**PROBLEM TO SOLVE:** Count how many lines below include the string "Argentina". Only that number should appear in the reply.
*** DATASET RECORDS ***
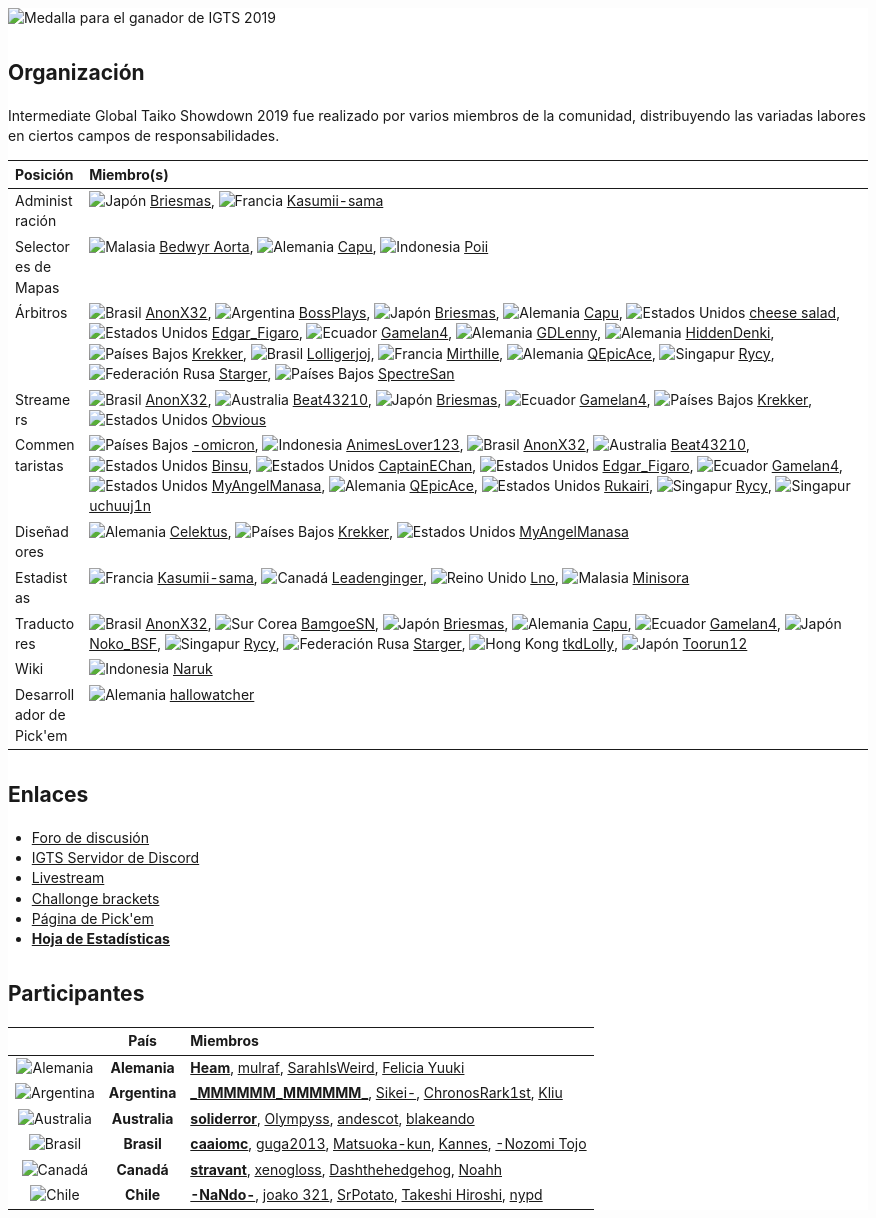 ![Medalla para el ganador de IGTS 2019](img/badge.png)

## Organización

Intermediate Global Taiko Showdown 2019 fue realizado por varios miembros de la comunidad, distribuyendo las variadas labores en ciertos campos de responsabilidades.

| Posición | Miembro(s) |
| :-- | :-- |
| Administración | ![][flag_JP] [Briesmas](https://osu.ppy.sh/users/2865172), ![][flag_FR] [Kasumii-sama](https://osu.ppy.sh/users/6177263) |
| Selectores de Mapas | ![][flag_MY] [Bedwyr Aorta](https://osu.ppy.sh/users/10875855), ![][flag_DE] [Capu](https://osu.ppy.sh/users/2474015), ![][flag_ID] [Poii](https://osu.ppy.sh/users/7924938) |
| Árbitros | ![][flag_BR] [AnonX32](https://osu.ppy.sh/users/2730270), ![][flag_AR] [BossPlays](https://osu.ppy.sh/users/7341471), ![][flag_JP] [Briesmas](https://osu.ppy.sh/users/2865172), ![][flag_DE] [Capu](https://osu.ppy.sh/users/2474015), ![][flag_US] [cheese salad](https://osu.ppy.sh/users/6349821), ![][flag_US] [Edgar\_Figaro](https://osu.ppy.sh/users/6508754), ![][flag_EC] [Gamelan4](https://osu.ppy.sh/users/9856910), ![][flag_DE] [GDLenny](https://osu.ppy.sh/users/8406711), ![][flag_DE] [HiddenDenki](https://osu.ppy.sh/users/6868059), ![][flag_NL] [Krekker](https://osu.ppy.sh/users/8265940), ![][flag_BR] [Lolligerjoj](https://osu.ppy.sh/users/9053338), ![][flag_FR] [Mirthille](https://osu.ppy.sh/users/7548517), ![][flag_DE] [QEpicAce](https://osu.ppy.sh/users/9489153), ![][flag_SG] [Rycy](https://osu.ppy.sh/users/7394522), ![][flag_RU] [Starger](https://osu.ppy.sh/users/3398715), ![][flag_NL] [SpectreSan](https://osu.ppy.sh/users/11310442) |
| Streamers | ![][flag_BR] [AnonX32](https://osu.ppy.sh/users/2730270), ![][flag_AU] [Beat43210](https://osu.ppy.sh/users/5664171), ![][flag_JP] [Briesmas](https://osu.ppy.sh/users/2865172), ![][flag_EC] [Gamelan4](https://osu.ppy.sh/users/9856910), ![][flag_NL] [Krekker](https://osu.ppy.sh/users/8265940), ![][flag_US] [Obvious](https://osu.ppy.sh/users/8770622) |
| Commentaristas | ![][flag_NL] [-omicron](https://osu.ppy.sh/users/11043157), ![][flag_ID] [AnimesLover123](https://osu.ppy.sh/users/7280717), ![][flag_BR] [AnonX32](https://osu.ppy.sh/users/2730270), ![][flag_AU] [Beat43210](https://osu.ppy.sh/users/5664171), ![][flag_US] [Binsu](https://osu.ppy.sh/users/6236911), ![][flag_US] [CaptainEChan](https://osu.ppy.sh/users/9536977), ![][flag_US] [Edgar\_Figaro](https://osu.ppy.sh/users/6508754), ![][flag_EC] [Gamelan4](https://osu.ppy.sh/users/9856910), ![][flag_US] [MyAngelManasa](https://osu.ppy.sh/users/6666316), ![][flag_DE] [QEpicAce](https://osu.ppy.sh/users/9489153), ![][flag_US] [Rukairi](https://osu.ppy.sh/users/6642597), ![][flag_SG] [Rycy](https://osu.ppy.sh/users/7394522), ![][flag_SG] [uchuuj1n](https://osu.ppy.sh/users/9140302) |
| Diseñadores | ![][flag_DE] [Celektus](https://osu.ppy.sh/users/4294993), ![][flag_NL] [Krekker](https://osu.ppy.sh/users/8265940), ![][flag_US] [MyAngelManasa](https://osu.ppy.sh/users/6666316) |
| Estadistas | ![][flag_FR] [Kasumii-sama](https://osu.ppy.sh/users/6177263), ![][flag_CA] [Leadenginger](https://osu.ppy.sh/users/3799991), ![][flag_GB] [Lno](https://osu.ppy.sh/users/1900787), ![][flag_MY] [Minisora](https://osu.ppy.sh/users/9627666) |
| Traductores | ![][flag_BR] [AnonX32](https://osu.ppy.sh/users/2730270), ![][flag_KR] [BamgoeSN](https://osu.ppy.sh/users/1152851), ![][flag_JP] [Briesmas](https://osu.ppy.sh/users/2865172), ![][flag_DE] [Capu](https://osu.ppy.sh/users/2474015), ![][flag_EC] [Gamelan4](https://osu.ppy.sh/users/9856910), ![][flag_JP] [Noko\_BSF](https://osu.ppy.sh/users/3811831), ![][flag_SG] [Rycy](https://osu.ppy.sh/users/7394522), ![][flag_RU] [Starger](https://osu.ppy.sh/users/3398715), ![][flag_HK] [tkdLolly](https://osu.ppy.sh/users/9035344), ![][flag_JP] [Toorun12](https://osu.ppy.sh/users/10349712) |
| Wiki | ![][flag_ID] [Naruk](https://osu.ppy.sh/users/7100002) |
| Desarrollador de Pick'em | ![][flag_DE] [hallowatcher](https://osu.ppy.sh/users/1874761) |

## Enlaces

- [Foro de discusión](https://osu.ppy.sh/community/forums/topics/906298)
- [IGTS Servidor de Discord](https://discord.gg/a6PzzFz)
- [Livestream](https://www.twitch.tv/igtsosu)
- [Challonge brackets](https://challonge.com/dqq46siu)
- [Página de Pick'em](https://pickem.hwc.hr/tournaments/8)
- **[Hoja de Estadísticas](https://docs.google.com/spreadsheets/d/1B_upGgX4mSHpWkvWLrfFRAakPKP77Wm_fDsoU1y3kyY/edit?usp=sharing)**

## Participantes

|  | País | Miembros |
| :-: | :-: | :-- |
| ![][flag_DE] | **Alemania** | **[Heam](https://osu.ppy.sh/users/4705120)**, [mulraf](https://osu.ppy.sh/users/1309242), [SarahIsWeird](https://osu.ppy.sh/users/11694604), [Felicia Yuuki](https://osu.ppy.sh/users/10098927) |
| ![][flag_AR] | **Argentina** | **[\_MMMMMM\_MMMMMM\_](https://osu.ppy.sh/users/8959673)**, [Sikei-](https://osu.ppy.sh/users/1543133), [ChronosRark1st](https://osu.ppy.sh/users/12020859), [Kliu](https://osu.ppy.sh/users/7409391) |
| ![][flag_AU] | **Australia** | **[soliderror](https://osu.ppy.sh/users/10630542)**, [Olympyss](https://osu.ppy.sh/users/10654844), [andescot](https://osu.ppy.sh/users/8580085), [blakeando](https://osu.ppy.sh/users/11998322) |
| ![][flag_BR] | **Brasil** | **[caaiomc](https://osu.ppy.sh/users/5206883)**, [guga2013](https://osu.ppy.sh/users/6035768), [Matsuoka-kun](https://osu.ppy.sh/users/3786541), [Kannes](https://osu.ppy.sh/users/10821432), [-Nozomi Tojo](https://osu.ppy.sh/users/8024582) |
| ![][flag_CA] | **Canadá** | **[stravant](https://osu.ppy.sh/users/8887646)**, [xenogloss](https://osu.ppy.sh/users/12404211), [Dashthehedgehog](https://osu.ppy.sh/users/13261014), [Noahh](https://osu.ppy.sh/users/11838293) |
| ![][flag_CL] | **Chile** | **[-NaNdo-](https://osu.ppy.sh/users/1934382)**, [joako 321](https://osu.ppy.sh/users/4450549), [SrPotato](https://osu.ppy.sh/users/4276807), [Takeshi Hiroshi](https://osu.ppy.sh/users/6109711), [nypd](https://osu.ppy.sh/users/77918) |

[flag_AR]: /wiki/shared/flag/AR.gif "Argentina"
[flag_AU]: /wiki/shared/flag/AU.gif "Australia"
[flag_BR]: /wiki/shared/flag/BR.gif "Brasil"
[flag_CA]: /wiki/shared/flag/CA.gif "Canadá"
[flag_CH]: /wiki/shared/flag/CH.gif "Suiza"
[flag_CL]: /wiki/shared/flag/CL.gif "Chile"
[flag_CN]: /wiki/shared/flag/CN.gif "China"
[flag_CO]: /wiki/shared/flag/CO.gif "Colombia"
[flag_DE]: /wiki/shared/flag/DE.gif "Alemania"
[flag_DK]: /wiki/shared/flag/DK.gif "Dinamarca"
[flag_EC]: /wiki/shared/flag/EC.gif "Ecuador"
[flag_FI]: /wiki/shared/flag/FI.gif "Finlandia"
[flag_FR]: /wiki/shared/flag/FR.gif "Francia"
[flag_GB]: /wiki/shared/flag/GB.gif "Reino Unido"
[flag_GR]: /wiki/shared/flag/GR.gif "Grecia"
[flag_HK]: /wiki/shared/flag/HK.gif "Hong Kong"
[flag_ID]: /wiki/shared/flag/ID.gif "Indonesia"
[flag_IE]: /wiki/shared/flag/IE.gif "Irlanda"
[flag_JP]: /wiki/shared/flag/JP.gif "Japón"
[flag_KR]: /wiki/shared/flag/KR.gif "Sur Corea"
[flag_MX]: /wiki/shared/flag/MX.gif "México"
[flag_MY]: /wiki/shared/flag/MY.gif "Malasia"
[flag_NL]: /wiki/shared/flag/NL.gif "Países Bajos"
[flag_PE]: /wiki/shared/flag/PE.gif "Perú"
[flag_PH]: /wiki/shared/flag/PH.gif "Filipinas"
[flag_PL]: /wiki/shared/flag/PL.gif "Polonia"
[flag_RU]: /wiki/shared/flag/RU.gif "Federación Rusa"
[flag_SG]: /wiki/shared/flag/SG.gif "Singapur"
[flag_TW]: /wiki/shared/flag/TW.gif "Taiwán"
[flag_US]: /wiki/shared/flag/US.gif "Estados Unidos"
*** End of DATASET RECORDS ***
**RESULT FOR THIS EXERCISE:** 2